Avec ces textes, Rimbaud poursuit deux objectifs changer la langue, redire le monde. Rimbaud met le feu au verbe, allume l'incendie sur toutes choses que son regard croise. Aujourd'hui Lumière. Sylvain vous détaille les conditions d’écriture et l’’histoire mouvementé du deuxième recueil de Rimbaud : "Les Illuminations"
Rien n'est obscur comme Les Illuminations. Quand Rimbaud les a-t-il écrites ? Qui les a rassemblées ? Ont-elles subi des remaniements ? Que signifient ces textes ? Hallucinations mêlés de photographies chirurgicales, Les Illuminations ? « Soleil noir », dirait Nerval. « Obscure clarté », dirait Corneille. « Mystère et boule de suif », dirait un enfant Normand.
Rimbaud les auraient composées en 1874 sur des tables d'auberge ou des bordages de paquebot selon Félix Fénéon
C'est d'ailleurs une belle définition d'un bureau de travail.
Le jeu de feuillets passe dans les mains de Verlaine en 1875, disparaît, revient à la lumière en 1878, pour être publié en 1886 dans la revue symboliste La Vogue, puis dans un recueil introduit par Verlaine.
D'après l'ancien compagnon des nuits fauves, elles auraient été composée de 1873 à 1875 pendant des voyages, tant en Belgique qu'en Angleterre, et dans toute l'Allemagne.
Les Illuminations seraient des choses vues, glanées dans l'action. L'enregistrement d'une sismographe poétique, une image à résonance magnétique de la vie en instantané.
_Les Illumination_s ou IRM du génie ou « Illuminations Rimbaud Monitoring » On peut les lire en piochant dans les photos d'albums ou les plantes de l'herbier ou les objets du cabinet.
Verlaine les qualifiait d'ailleurs de « painted plates » « assiettes peintes » dans une lettre de 1878 à un ami.
Les Illuminations, prises une à une et dans le désordre, ont des allures autochromes, ces plaques de verre colorées dont la technique se met au point au début du vingtième siècle.
Tous les registres s'y côtoient
C'est le défilé des genres. Les textes sont ramassés, violents, vernis, secs et purs comme des écorchés d'or.
Il y a des souvenirs d'enfance, des contes médiévaux, des swing modernes, des scandes pagano-dionysiaques, des hoquets, des saynètes terribles, des photographies sociales, des frontons lyriques, des apostrophes apocalyptiques, des fables en trois lignes, des phrases comme un geyser, des tableaux comme un oracle, des prédictions sur les villes de demain, des tapisseries baroques, des mystères médiévaux, des fanfares turco wagnérienne, des examens de soi et des gifles pour tous.

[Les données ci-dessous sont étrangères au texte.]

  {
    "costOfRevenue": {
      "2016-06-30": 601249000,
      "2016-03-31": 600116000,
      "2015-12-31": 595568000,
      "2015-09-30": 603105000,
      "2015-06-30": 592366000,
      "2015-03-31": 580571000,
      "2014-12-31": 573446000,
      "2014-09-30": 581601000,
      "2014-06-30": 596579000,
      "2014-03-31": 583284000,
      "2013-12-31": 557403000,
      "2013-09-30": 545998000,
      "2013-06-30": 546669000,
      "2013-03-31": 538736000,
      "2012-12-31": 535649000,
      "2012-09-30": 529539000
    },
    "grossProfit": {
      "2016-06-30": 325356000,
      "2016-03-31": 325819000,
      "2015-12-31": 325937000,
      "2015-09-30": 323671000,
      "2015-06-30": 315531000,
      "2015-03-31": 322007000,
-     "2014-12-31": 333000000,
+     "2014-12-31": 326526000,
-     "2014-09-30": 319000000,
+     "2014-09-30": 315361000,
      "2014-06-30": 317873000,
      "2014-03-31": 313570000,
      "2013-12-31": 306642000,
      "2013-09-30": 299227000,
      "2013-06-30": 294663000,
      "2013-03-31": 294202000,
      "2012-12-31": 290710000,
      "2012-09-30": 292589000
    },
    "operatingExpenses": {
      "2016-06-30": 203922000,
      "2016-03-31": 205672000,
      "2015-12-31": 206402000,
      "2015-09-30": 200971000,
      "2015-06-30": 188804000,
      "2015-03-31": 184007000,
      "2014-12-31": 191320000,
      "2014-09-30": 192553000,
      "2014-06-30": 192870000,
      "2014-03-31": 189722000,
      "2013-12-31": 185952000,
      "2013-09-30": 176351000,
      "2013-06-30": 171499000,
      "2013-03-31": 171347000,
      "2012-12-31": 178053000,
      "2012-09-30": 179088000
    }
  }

Les esprits forts diront : « Quel fatras ! » Les cœurs sensibles diront « quel effroi ! » Les lecteur attentifs diront : « mais c'est le monde entier en vingt poèmes ». Pas de théorie ni de démonstration.
Nous ne sommes pas dans le domaine d’Hugo où les scènes de la vie illustraient la pensée. Non, il n'y a rien à comprendre dans Les Illuminations. Rimbaud n’édifie pas, il projette.

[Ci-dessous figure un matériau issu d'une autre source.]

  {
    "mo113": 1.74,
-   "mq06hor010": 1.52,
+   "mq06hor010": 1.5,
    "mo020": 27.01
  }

On peut certes s'amuser à jouer à la police scientifique et à chercher dans chaque mot la référence à une expérience vécue par Rimbaud.
Mais il y a un autre plan de lecture ou une autre clé d'accès que la fiche du détective. Si l'on progresse linéairement et si l'on s'infuse totalement dans le poème, un sens général se dévoile, ou du moins un projet. Rimbaud poursuit deux objectifs changer la langue, redire le monde. Rimbaud met le feu au verbe, allume l'incendie sur toutes choses que son regard croise. Puis il disparaît. C'est la magie. Le lapin sort du chapeau, Illuminations, puis noir. La tentative s'avère risquée de proposer une autre création d'après une autre visée et dans une autre langue. Elle coûtera la vie à son auteur.